How I backed up all my wedding footage in the cloud


My wife and I absolutely love our wedding video. I honestly can’t imagine how it could have been any better. In addition to their excellent work, we chose Amari Productions as our videographers because they offered us the ability to get all our wedding footage in raw. This really appealed to us since we think it would make a really great anniversary present down the line to eventually produce a longer wedding movie. This presents us a problem — how do we download and store all this video?

We face an immediate problem: Amari has sent us a Google Drive folder with the 100 or so gigabytes of raw files (zipped) that will be deleted in about a few weeks. My wife and I are not at home at the moment, so it’s a bit impractical for us to download all of this to a terabyte hard drive.

A remote backup is definitely the right move. However, I am not quite ready yet to pay for that much Google Drive space every year. Can I do better with Google Cloud Storage?

Ideally, I want to solve for both 1) convenient data transfer and 2) cheap long-term storage.

What’s this going to cost?

My approach was to set up a Google Cloud Storage bucket as cheaply as possible. (For the non-technical reader: A bucket is like a folder in Drive.) I’ve estimating that it would cost me about $14 in the first year, given that I need to transfer the data and I’ll probably want to download it once. This is cheap enough that I don’t really care to estimate the exact annual cost thereafter, which will almost certainly be lower (maybe $7 a year).

I don’t expect to access the data that often, so the archival storage class seems good enough for me. I feel pretty confident about GCP’s lack of data loss, so I only chose to host the data in a single data center.

Wedding Footage Cloud Storage Cost Estimates

How did I back it all up?

I basically followed this article ’s approach for copying data between Google Drive and Google Cloud Storage. The steps for me looked like:

  1. I “Added a Shortcut” from Amari’s shared folder to my personal drive.
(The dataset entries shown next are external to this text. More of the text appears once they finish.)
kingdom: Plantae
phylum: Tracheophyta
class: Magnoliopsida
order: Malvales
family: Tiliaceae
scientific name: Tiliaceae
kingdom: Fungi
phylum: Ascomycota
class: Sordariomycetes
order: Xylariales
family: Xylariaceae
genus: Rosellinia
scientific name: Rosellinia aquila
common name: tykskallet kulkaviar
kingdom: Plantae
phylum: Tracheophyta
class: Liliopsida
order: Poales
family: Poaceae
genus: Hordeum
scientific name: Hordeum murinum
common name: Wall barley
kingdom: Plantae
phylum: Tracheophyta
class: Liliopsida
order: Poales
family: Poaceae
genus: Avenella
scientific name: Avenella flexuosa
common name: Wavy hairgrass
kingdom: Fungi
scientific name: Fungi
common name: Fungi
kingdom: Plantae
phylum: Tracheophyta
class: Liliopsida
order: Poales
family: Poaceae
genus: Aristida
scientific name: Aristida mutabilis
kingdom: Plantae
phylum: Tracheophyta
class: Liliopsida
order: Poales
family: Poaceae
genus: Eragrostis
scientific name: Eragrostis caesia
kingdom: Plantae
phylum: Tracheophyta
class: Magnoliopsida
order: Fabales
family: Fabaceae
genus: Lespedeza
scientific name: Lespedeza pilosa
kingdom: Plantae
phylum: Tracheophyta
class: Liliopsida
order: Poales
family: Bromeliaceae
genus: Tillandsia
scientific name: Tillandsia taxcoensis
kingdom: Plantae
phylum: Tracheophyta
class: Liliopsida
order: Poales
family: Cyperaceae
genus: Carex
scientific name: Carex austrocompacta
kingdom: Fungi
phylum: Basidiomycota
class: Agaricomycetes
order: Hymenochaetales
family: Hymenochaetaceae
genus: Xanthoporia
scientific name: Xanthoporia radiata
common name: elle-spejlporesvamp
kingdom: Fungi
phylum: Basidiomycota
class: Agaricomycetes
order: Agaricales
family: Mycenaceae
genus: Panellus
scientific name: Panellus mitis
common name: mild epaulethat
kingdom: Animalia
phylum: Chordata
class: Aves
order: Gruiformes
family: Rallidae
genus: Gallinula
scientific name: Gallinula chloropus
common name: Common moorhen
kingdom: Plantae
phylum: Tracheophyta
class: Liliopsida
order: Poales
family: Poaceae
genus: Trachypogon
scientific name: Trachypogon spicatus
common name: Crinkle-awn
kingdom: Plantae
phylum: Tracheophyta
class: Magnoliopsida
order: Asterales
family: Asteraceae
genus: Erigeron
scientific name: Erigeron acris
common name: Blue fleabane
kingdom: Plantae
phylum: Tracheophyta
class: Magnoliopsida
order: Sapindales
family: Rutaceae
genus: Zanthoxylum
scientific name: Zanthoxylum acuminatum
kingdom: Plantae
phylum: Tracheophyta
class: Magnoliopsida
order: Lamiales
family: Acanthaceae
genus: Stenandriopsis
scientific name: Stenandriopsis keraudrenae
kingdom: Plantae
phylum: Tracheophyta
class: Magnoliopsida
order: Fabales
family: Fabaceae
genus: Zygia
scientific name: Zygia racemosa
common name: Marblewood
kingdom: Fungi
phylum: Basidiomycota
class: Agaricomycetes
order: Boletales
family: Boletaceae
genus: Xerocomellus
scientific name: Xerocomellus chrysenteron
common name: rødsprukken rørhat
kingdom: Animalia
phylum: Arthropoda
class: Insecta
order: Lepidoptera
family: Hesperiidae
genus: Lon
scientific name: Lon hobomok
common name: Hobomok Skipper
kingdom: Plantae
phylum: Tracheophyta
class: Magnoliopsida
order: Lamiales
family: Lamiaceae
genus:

This was essential for the it to show up in my mounted drive later on.
  2. I created a cloud bucket that suited my needs. I called it gs://merose-wedding-video-raw. I typically use long, verbose names like these since bucket names have to be globally unique.
  3. I created a new Colab notebook and followed the steps mentioned in the article. After the setup, the actual transfer more or less amounted to a gsutil invocation.

Here’s the actual Colab that I used to make the transfer, if you’d like to do something similar yourself (remember to change the Drive folder name and destination bucket).

Google Colaboratory


I think I’ve met all my goals to have a convenient, cheap backup of my wedding videos. This whole process was incredibly easy: With Colab, I didn’t have to install or set anything up. Writing this article probably took ten times as long as it did to write the code. My favorite part: this basically amounts to renting a hard drive from Google, where they’re on the hook for maintenance.